The problem is that it’s really hard to make tender offers in toe-hold deals and not get accused of insider trading, which is why Ackman and Valeant avoided it. Insider trading rules are looser with informal shareholder referendums. White did not address the inconsistencies in the insider trading rules or the tender offer catch-22. Nevertheless, activists, you’ve been warned about toe-holds.

In general, White said there was an active debate about whether activists are good for the market and the economy, and that the SEC wasn’t going to take a side on the matter. But White said that activist investment funds now have $120 billion under management, up 30% from 2014. That’s a good sign that at least investors think activism is a good thing.
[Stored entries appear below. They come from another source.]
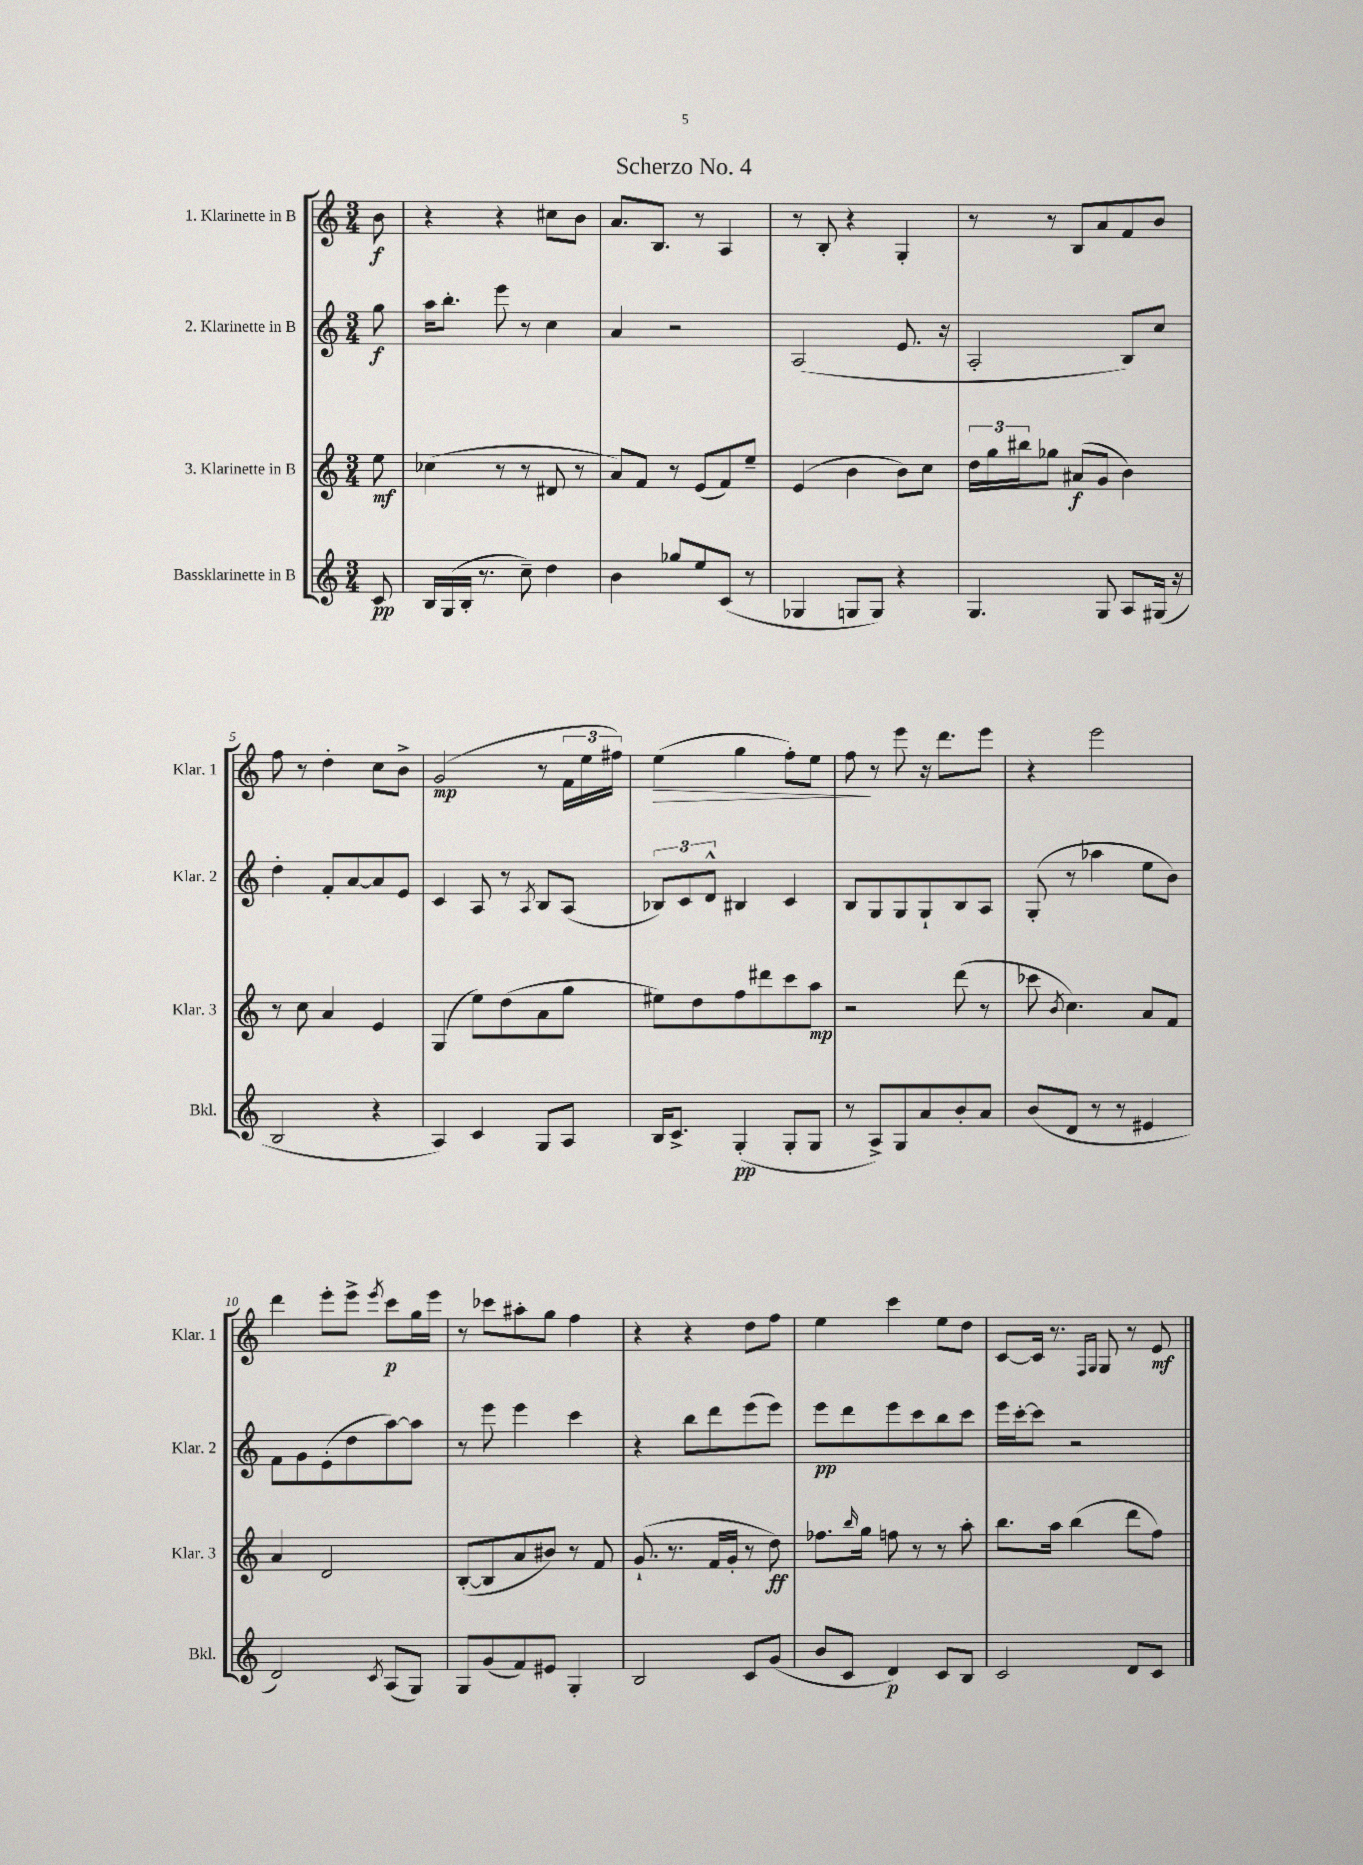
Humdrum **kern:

**kern	**kern	**kern	**kern
*staff4	*staff3	*staff2	*staff1
*clefG2	*clefG2	*clefG2	*clefG2
*k[]	*k[]	*k[]	*k[]
*M3/4	*M3/4	*M3/4	*M3/4
8c	8ee	8gg	8b
=	=	=	=
16B	(4cc-	16aa	4r
(16G	.	8.bb'	.
16B'	.	.	.
8.r	.	.	.
.	8r	8eee	4r
8cc~)	8r	8r	.
4dd	8d#	4cc	8cc#
.	8r	.	8b
=	=	=	=
4b	8a)	4a	8.a
.	8f	.	.
.	.	.	8.B
8gg-	8r	2r	.
8ee	(8e	.	8r
(8c	8f)	.	4A
8r	8ee~	.	.
=	=	=	=
4G-	(4e	(2A	8r
.	.	.	8B'
8G	4b	.	4r
8G)	.	.	.
4r	8b)	8.e	4G'
.	8cc	.	.
.	.	16r	.
=	=	=	=
4.G	24dd	2A'	8r
.	24gg	.	.
.	24bb#	.	.
.	8gg-	.	8r
.	(8a#	.	8B
8G	8g	.	8a
8A	4b)	8B)	8f
(16G#	.	8cc	8b
16r	.	.	.
=	=	=	=
2B	8r	4dd'	8ff
.	8cc	.	8r
.	4a	8f'	4dd'
.	.	[8a	.
4r	4e	8a]	8cc
.	.	8e	8b^
=	=	=	=
4A)	(4G	4c	(2g
4c	8ee)	8A	.
.	(8dd	8r	.
.	.	8qA	.
8G	8a	8B	8r
8A	8gg	(8A	24f
.	.	.	24ee
.	.	.	24ff#)
=	=	=	=
16B	8ee#)	12B-)	(4ee
8.c^	.	.	.
.	.	12c	.
.	8dd	.	.
.	.	12d^^	.
(4G'	8ff	4B#	4gg
.	8ddd#	.	.
8G'	8ccc	4c	8ff')
8G	8aa	.	8ee
=	=	=	=
8r	2r	8B	8ff
8A^)	.	8G	8r
8G	.	8G	8eee
8a	.	8G`	16r
.	.	.	8.ddd
8b'	(8ddd	8B	.
8a	8r	8A	8eee
=	=	=	=
(8b	8ccc-	(8G'	4r
.	8qb	.	.
8d	4.cc)	8r	.
8r	.	4aa-	2eee
8r	.	.	.
4e#	8a	8ee	.
.	8f	8b)	.
=	=	=	=
2d)	4a	8f	4ddd
.	.	8g	.
.	2d	(8e'	8eee'
.	.	8dd	8eee^
8qc	.	.	8qeee
(8A	.	[8aa)	8ccc
8G)	.	8aa]	16gg
.	.	.	16eee
=	=	=	=
8G	([8B'	8r	8r
(8g	8B]	8eee	8ccc-
8f)	8a	4eee	8aa#'
8e#	8b#)	.	8gg
4G'	8r	4ccc	4ff
.	8f	.	.
=	=	=	=
2B	(8.g`	4r	4r
.	8.r	.	.
.	.	8bb	4r
.	16f	8ddd	.
.	16g'	.	.
8c	8r	(8eee	8dd
(8g	8dd)	8eee)	8ff
=	=	=	=
8b	8.ff-	8eee	4ee
8c	.	8ddd	.
.	16qqbb	.	.
.	16gg	.	.
4d)	8ff	8eee	4ccc
.	8r	8ccc	.
8c	8r	8bb	8ee
8B	8aa'	8ccc	8dd
=	=	=	=
2c	8.bb	16eee	[8c
.	.	[16ccc'	.
.	.	8ccc]	16c]
.	16aa	.	8.r
.	(4bb	2r	.
.	.	.	16qqF
.	.	.	16qqG
.	.	.	8G
8d	8ddd	.	8r
8c	8ff)	.	8e
==	==	==	==
*-	*-	*-	*-
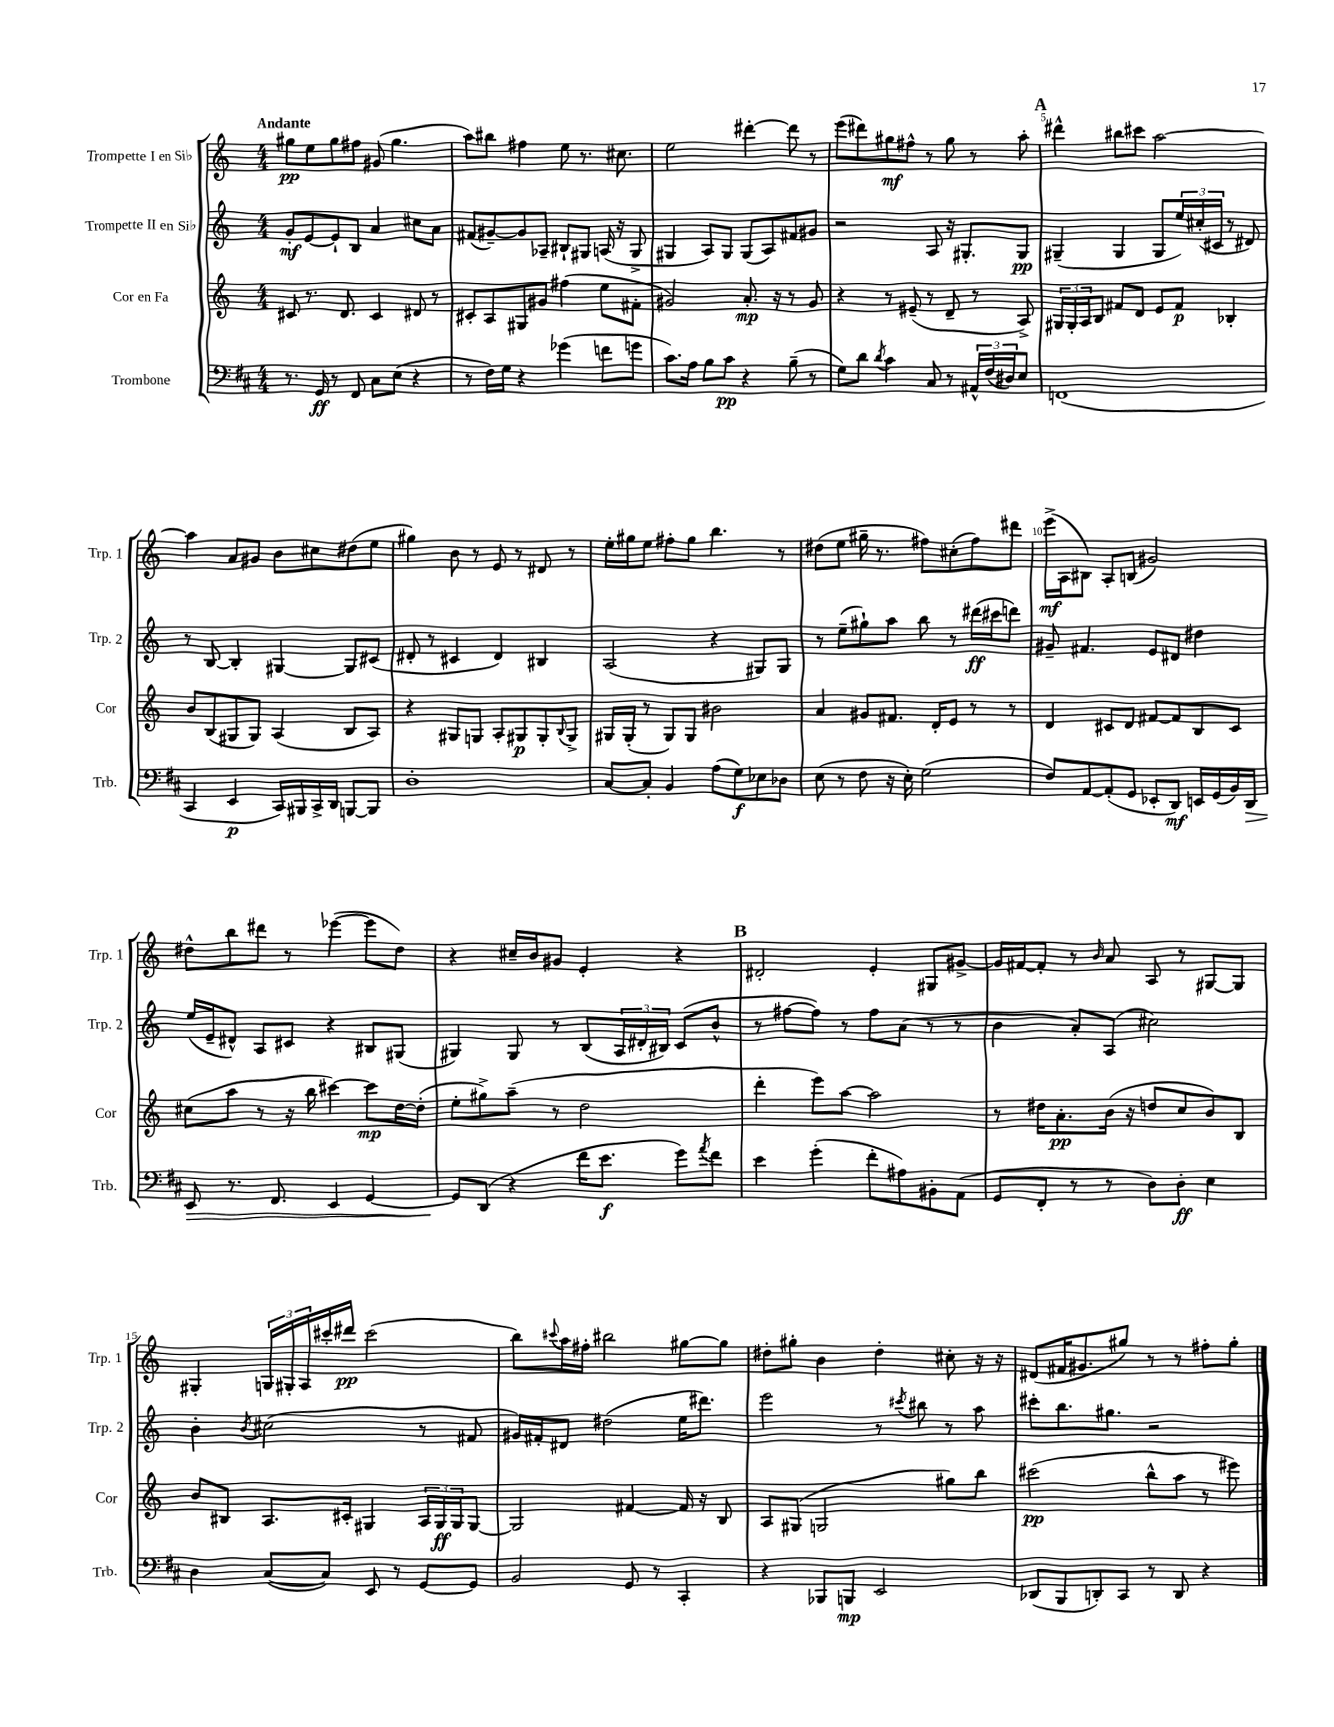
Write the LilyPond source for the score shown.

<<
\new StaffGroup <<
\new Staff = "s0" \with { instrumentName = "Trompette I en Sib" shortInstrumentName = "Trp. 1" } {
    \clef treble \key c \major \numericTimeSignature \time 4/4 \tempo "Andante"
    gis''8\pp e''8 gis''8 fis''8 gis'8( gis''4. |
    a''8) bis''8 fis''4 e''8 r8. cis''8. |
    e''2 dis'''4~-. dis'''8 r8 |
    e'''8( dis'''8) gis''8\mf fis''8-^ r8 gis''8 r8 a''8-. |
    \mark \markup { \bold "A" } dis'''4-^ bis''8 cis'''8 a''2~ |
    a''4 a'8 gis'8 b'8 cis''8 dis''8( e''8 |
    gis''4) b'8 r8 e'8 r8 dis'8 r8 |
    e''16-. gis''16 e''8 fis''8-. gis''8 b''4. r8 |
    dis''8( e''8 gis''16-- r8. fis''8) cis''8-.( fis''8) dis'''8 |
    e'''16->\mf( a16 bis8) a8-. b8( gis'2) |
    dis''8-^ b''8 dis'''8 r8 ees'''4~( ees'''8 dis''8) |
    r4 cis''16-- b'16 gis'8 e'4-. r4 |
    \mark \markup { \bold "B" } dis'2-. e'4-. gis8 gis'8~-> |
    gis'16 fis'16~ fis'8-. r8 \grace { b'16 } a'8 a8 r8 gis8~ gis8 |
    gis4-. \tuplet 3/2 { g16 gis16-. a16 } cis'''16-. dis'''16\pp cis'''2( |
    b''8) \appoggiatura { cis'''8 } a''16 fis''16-. bis''2 gis''8~ gis''8 |
    dis''8-. gis''8-. b'4 dis''4-. cis''8-. r16 r16 |
    dis'8( fis'16 gis'8. gis''8) r8 r8 fis''8-. gis''8-. \bar "|." |
}
\new Staff = "s1" \with { instrumentName = "Trompette II en Sib" shortInstrumentName = "Trp. 2" } {
    \clef treble \key c \major \numericTimeSignature \time 4/4
    g'8-.\mf e'8~ e'8-! b8 a'4 cis''8 a'8 |
    fis'8( gis'8~--) gis'8 aes8-- bis8-! gis8 a16( r16 gis8-> |
    gis4 a8) gis8 gis8( a8) fis'8 gis'8 |
    r2 a8 r16 gis8.-. gis8\pp |
    \mark \markup { \bold "A" } gis4--( gis4 gis8 \tuplet 3/2 { e''16) cis''16-.( cis'16 } r8 dis'8) |
    r8 b8~ b4-. gis4~ gis8 cis'8( |
    dis'8-. r8 cis'4 dis'4) bis4 |
    a2( r4 gis8) gis8 |
    r8 e''8--( gis''8-!) a''8 b''8 r8 dis'''16\ff( cis'''16 d'''8) |
    gis'8-- fis'4. e'8 dis'8 dis''4 |
    e''16( e'16-- dis'8-^) a8 cis'8 r4 bis8 gis8( |
    gis4) gis8 r8 b8( \tuplet 3/2 { a16 dis'16-. bis16) } c'8( b'8-^ |
    \mark \markup { \bold "B" } r8 fis''8~ fis''8) r8 fis''8 a'8( r8 r8 |
    b'4 a'8-.) a8( cis''2) |
    b'4-. \acciaccatura { b'8 } cis''2( r8 fis'8 |
    gis'16) fis'16-. dis'8 dis''2( e''16 dis'''8.) |
    e'''2 r8 \acciaccatura { cis'''8 } bis''8 r8 a''8 |
    cis'''8-. b''8. gis''8. r2 \bar "|." |
}
\new Staff = "s2" \with { instrumentName = "Cor en Fa" shortInstrumentName = "Cor" } {
    \clef treble \key c \major \numericTimeSignature \time 4/4
    cis'8 r8. d'8. cis'4 dis'8 r8 |
    cis'8-. a8 gis8 gis'8 fis''4( e''8 fis'8-. |
    gis'2) a'8.-.\mp r16 r8 gis'8 |
    r4 r8 eis'8--( r8 d'8-- r8 a8->) |
    \mark \markup { \bold "A" } \tuplet 3/2 { gis16 gis16-. a16 } b8 fis'8 d'8 e'8 fis'8\p bes4-. |
    b'8 b8( gis8 gis8) a4( b8 a8) |
    r4 gis8 g8 a8-. gis8\p gis8-. \appoggiatura { b8 } gis8-> |
    gis16 gis16-.( r8 gis8) gis8 bis'2 |
    a'4 gis'8 fis'8. d'16-. e'8 r8 r8 |
    d'4 cis'8 d'8 fis'8~ fis'8 b8 cis'8 |
    cis''8( a''8 r8 r16 b''16 cis'''4~) cis'''8\mp d''16~ d''16-.( |
    e''8-. gis''8->) a''8--( r8 d''2 |
    \mark \markup { \bold "B" } d'''4-. e'''8) a''8~ a''2 |
    r8 dis''16 a'8.-.\pp b'16( r16 d''8 c''8 b'8) b8 |
    b'8 bis8 a8. cis'16-. gis4 \tuplet 3/2 { a16 gis16\ff gis16 } gis8~ |
    gis2 fis'4~ fis'16 r16 b8 |
    a8 gis8( g2 gis''8) b''8 |
    cis'''2\pp( b''8-^ a''8 r8 eis'''8) \bar "|." |
}
\new Staff = "s3" \with { instrumentName = "Trombone" shortInstrumentName = "Trb." } {
    \clef bass \key d \major \numericTimeSignature \time 4/4
    r8. g,16\ff r8 fis,8 cis8 e8( r4 |
    r8 fis16) g16 r4 ges'4( f'8 g'8 |
    cis'8.) a16 b8 cis'8\pp r4 b8--( r8 |
    g8) d'8 \acciaccatura { d'8 } cis'4 cis8 r8 \tuplet 3/2 { ais,16-^ fis16( dis16) } e8 |
    \mark \markup { \bold "A" } f,1( |
    cis,4 e,4\p cis,16) bis,,16 cis,16-> d,16 b,,8~ b,,8 |
    d1-. |
    cis8~ cis8-. b,4 a8( g8\f) ees8 des8 |
    e8( r8 fis8 r16 e16-.) g2( |
    fis8) a,8~ a,8-.( g,8 ees,8-. d,8\mf) e,16 g,16( b,16) d,16\> |
    e,8 r8. fis,8. e,4 g,4~ |
    g,8\! d,8( r4 fis'16 e'8.\f g'8) \acciaccatura { a'8 } fis'8 |
    \mark \markup { \bold "B" } e'4 g'4-.( fis'8-. ais8) bis,8-. a,8( |
    g,8 fis,8-. r8 r8 d8) d8-.\ff e4 |
    d4 cis8~( cis8) e,8 r8 g,8~ g,8 |
    b,2 g,8 r8 cis,4-. |
    r4 bes,,8 b,,8\mp e,2 |
    des,8( b,,8 d,8-.) cis,8 r8 d,8 r4 \bar "|." |
}
>>
>>
\layout { \context { \Score \override BarNumber.break-visibility = ##(#f #t #t) barNumberVisibility = #(every-nth-bar-number-visible 5) } }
Editor’s note: A previous version of this story suggested that Bill Ackman’s Pershing Square Capital took a less than 5% stake in Allergan to avoid issuing a filing with the SEC. In fact, Ackman’s firm took a 9.7% stake in the firm and, as required, filed a disclosure with the SEC. Also, at present, Ackman has not been subject to allegations that he manipulated shares of Herbalife. Rather, consultants and lobbyists Ackman hired have been involved in such investigations.